No that would mean that either someone clued Krugman in or he made a very lucky guess...

 
At 7/16/2010 9:29 PM, Anonymous Anonymous said...

"Socialism is not the relevant concept for what we are dealing with. Obama and the dims and the center for American progress intend to radically restructure ownership in America and achieve a 100+ year rule.

Redistribution of our lifestyle around the planet is a goal. What is left will be deconstructed to about Venezuela."


Oh, please!!! Cry in your fucking bear, will ya? Exactly what previous examples are you comparing Obama to - FDR's bank and employment regulations, his work with SSI; Teddy Roosevelt busting up Standard Oil; LBJ's civil rights push, his work with Medicare and Medicaid, the War Against Poverty?
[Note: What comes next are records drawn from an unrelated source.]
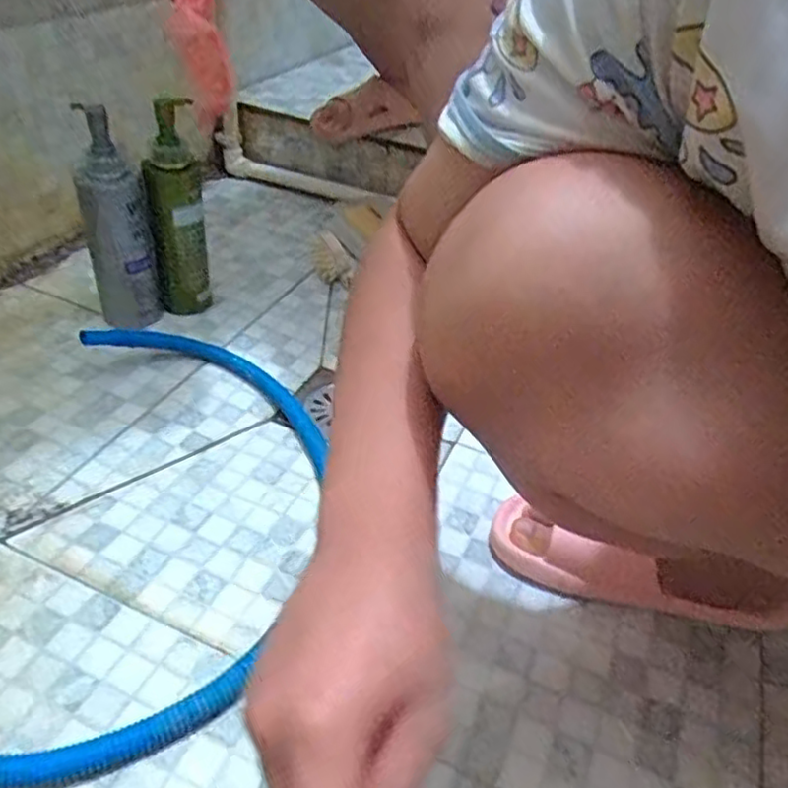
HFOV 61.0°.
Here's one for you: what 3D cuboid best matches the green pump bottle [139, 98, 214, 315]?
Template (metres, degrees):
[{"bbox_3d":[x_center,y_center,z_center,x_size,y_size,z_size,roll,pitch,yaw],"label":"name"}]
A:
[{"bbox_3d":[-0.243,-0.197,0.750,0.059,0.253,0.055,-7,40,-17],"label":"green pump bottle"}]

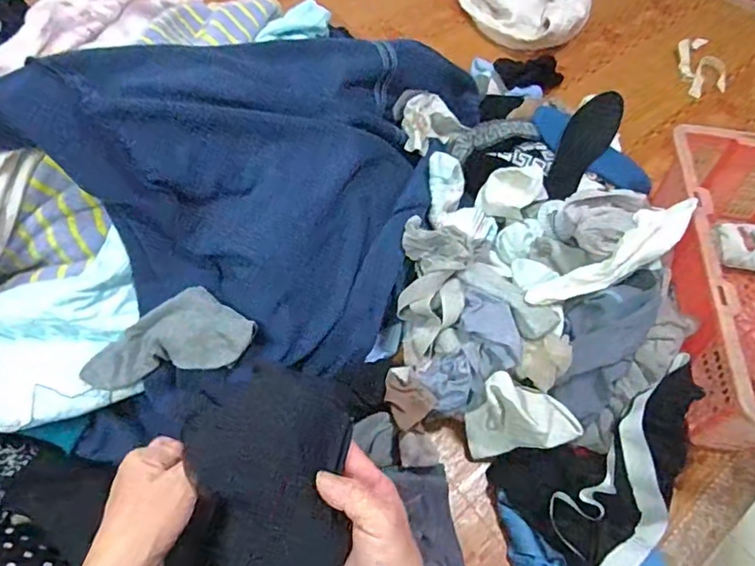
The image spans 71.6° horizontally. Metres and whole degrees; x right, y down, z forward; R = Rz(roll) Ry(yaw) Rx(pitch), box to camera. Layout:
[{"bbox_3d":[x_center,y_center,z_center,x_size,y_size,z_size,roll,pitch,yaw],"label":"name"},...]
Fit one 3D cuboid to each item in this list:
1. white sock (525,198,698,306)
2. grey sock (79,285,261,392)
[{"bbox_3d":[0.308,-0.039,0.677,0.254,0.079,0.077,-32,63,-2],"label":"white sock"},{"bbox_3d":[-0.232,0.058,0.589,0.186,0.039,0.090,-7,58,-7],"label":"grey sock"}]

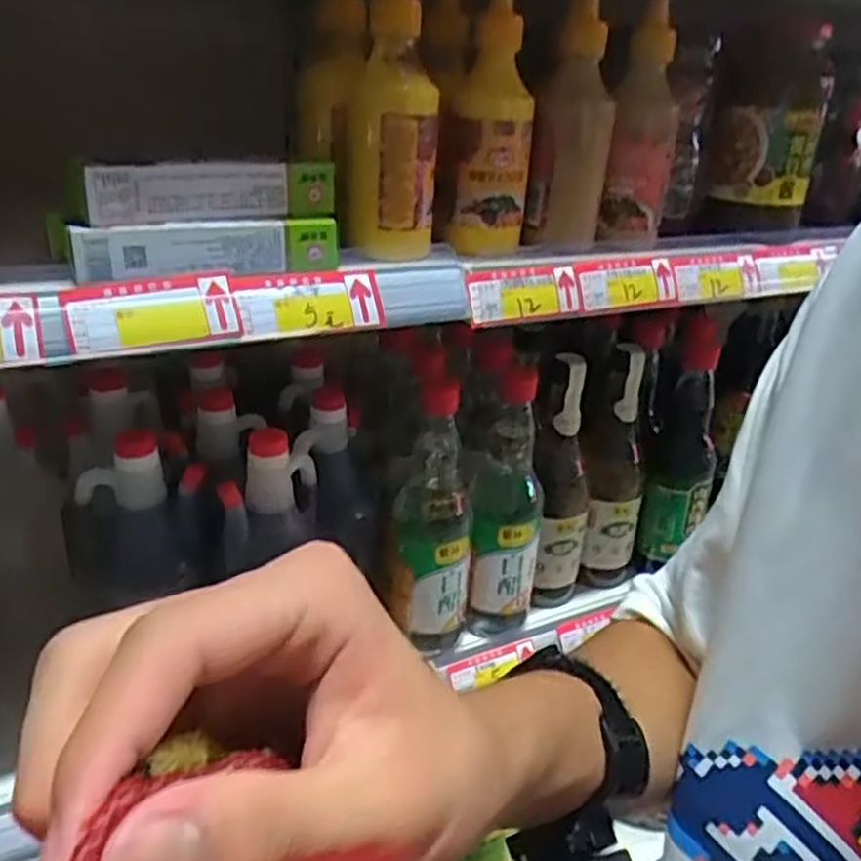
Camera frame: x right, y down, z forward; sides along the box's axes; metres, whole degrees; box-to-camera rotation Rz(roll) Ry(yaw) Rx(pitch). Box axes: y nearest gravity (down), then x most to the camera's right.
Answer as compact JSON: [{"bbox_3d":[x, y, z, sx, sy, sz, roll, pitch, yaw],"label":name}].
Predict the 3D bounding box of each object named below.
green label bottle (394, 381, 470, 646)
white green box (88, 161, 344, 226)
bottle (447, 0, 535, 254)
[{"bbox_3d":[0.004,0.074,0.628,0.061,0.231,0.056,3,26,-1],"label":"green label bottle"},{"bbox_3d":[-0.118,-0.140,0.442,0.150,0.031,0.024,-14,31,-32],"label":"white green box"},{"bbox_3d":[0.045,-0.209,0.516,0.049,0.166,0.045,6,26,4],"label":"bottle"}]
How about this one: a 91% tax rate on the wealthiest citizens in this country during the '50s, conducted under a Republican president - a war hero, for crying out loud!! (Google Ike, man).

No, if you're going to complain about Obama, there's worthwhile material: the fact he's continued Bush's failed wars; the fact he didn't go far enough with financial regulation (though Wall Street lobbyists yanking a herd of Repubs, and some Dems didn't help); that he kissed up to Big Pharma with his health care legislation. There's defiantly material to complain about.

But the "Road down to Venezuela's Perdition?" A 3% tax increase on the rich isn't going to achieve that; it didn't during the '90s. It's best you stop listening to Glenn Beck or Fox News, Rush Limbaugh, or whatever idiot whose currently saying "This is the same thing Nazi Germany went through!" Not the exact same quote, mind you, but this EXACT comparison has been made in the mentioned circle - I kid you not.